Lifting 2d Human Pose to 3d : A Weakly Supervised Approach

Sandika Biswas,Sanjana Sinha,Kavya Gupta,Brojeshwar Bhowmick
DOI: https://doi.org/10.48550/arXiv.1905.01047
2019-05-03
Abstract:Estimating 3d human pose from monocular images is a challenging problem due to the variety and complexity of human poses and the inherent ambiguity in recovering depth from the single view. Recent deep learning based methods show promising results by using supervised learning on 3d pose annotated datasets. However, the lack of large-scale 3d annotated training data captured under in-the-wild settings makes the 3d pose estimation difficult for in-the-wild poses. Few approaches have utilized training images from both 3d and 2d pose datasets in a weakly-supervised manner for learning 3d poses in unconstrained settings. In this paper, we propose a method which can effectively predict 3d human pose from 2d pose using a deep neural network trained in a weakly-supervised manner on a combination of ground-truth 3d pose and ground-truth 2d pose. Our method uses re-projection error minimization as a constraint to predict the 3d locations of body joints, and this is crucial for training on data where the 3d ground-truth is not present. Since minimizing re-projection error alone may not guarantee an accurate 3d pose, we also use additional geometric constraints on skeleton pose to regularize the pose in 3d. We demonstrate the superior generalization ability of our method by cross-dataset validation on a challenging 3d benchmark dataset MPI-INF-3DHP containing in the wild 3d poses.

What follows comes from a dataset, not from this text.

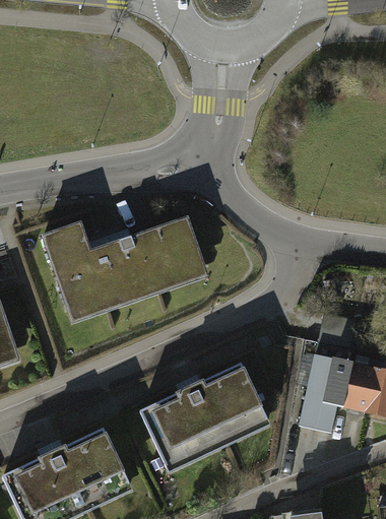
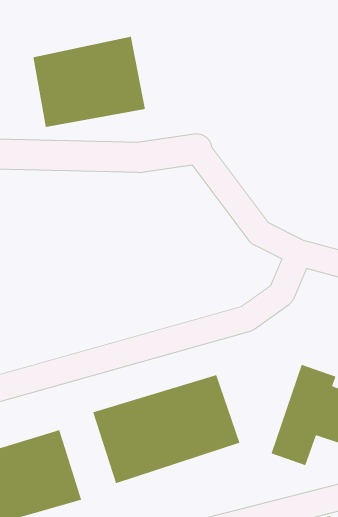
building: none -> [33,36,146,128]
building: [38,217,207,324] -> none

Computer Vision and Pattern Recognition,Artificial Intelligence
What problem does this paper attempt to address?
The main problem that this paper attempts to solve is: how to estimate accurate 3D human poses from monocular images in the absence of large - scale 3D pose - annotated data. Specifically, the authors propose a weakly - supervised method. By combining 2D pose datasets and limited 3D pose datasets to train a deep neural network, effective prediction from 2D poses to 3D poses can be achieved. This method pays special attention to improving the generalization ability for in - the - wild poses, that is, it can accurately predict 3D poses in complex and variable real - world scenarios as well. The key points in the paper include: - **Problem Background**: Estimating 3D human poses from monocular images is a challenging problem because it involves the inherent ambiguity of recovering depth information from a single view. Although existing deep - learning - based methods perform well when there is a large amount of 3D - annotated data, they often have poor performance when dealing with in - the - wild poses. - **Solution**: The authors propose a weakly - supervised learning method, which is trained using a combination of 2D pose datasets and 3D pose datasets. The network structure includes two main modules: the 2D - to - 3D pose regression module and the 3D - to - 2D pose reprojection module. The 2D - to - 3D pose regression module is responsible for predicting 3D poses from the given 2D poses, while the 3D - to - 2D pose reprojection module ensures that the predicted 3D poses can be correctly re - projected back to the input 2D poses by minimizing the reprojection error. - **Innovation**: This method can not only train the network without 3D ground truth, but also introduces geometric constraints (such as bone - length symmetry loss) to further limit the solution space and ensure that the predicted 3D poses are physically reasonable. - **Experimental Verification**: The authors conducted experiments on multiple benchmark datasets, including Human3.6M, MPII, and MPI - INF - 3DHP. The results show that this method is superior to existing methods in terms of generalization ability and prediction accuracy. Through these designs, this paper effectively solves the key problem of how to improve the generalization ability of 3D pose - estimation models for in - the - wild poses in the absence of large - scale 3D - annotated data.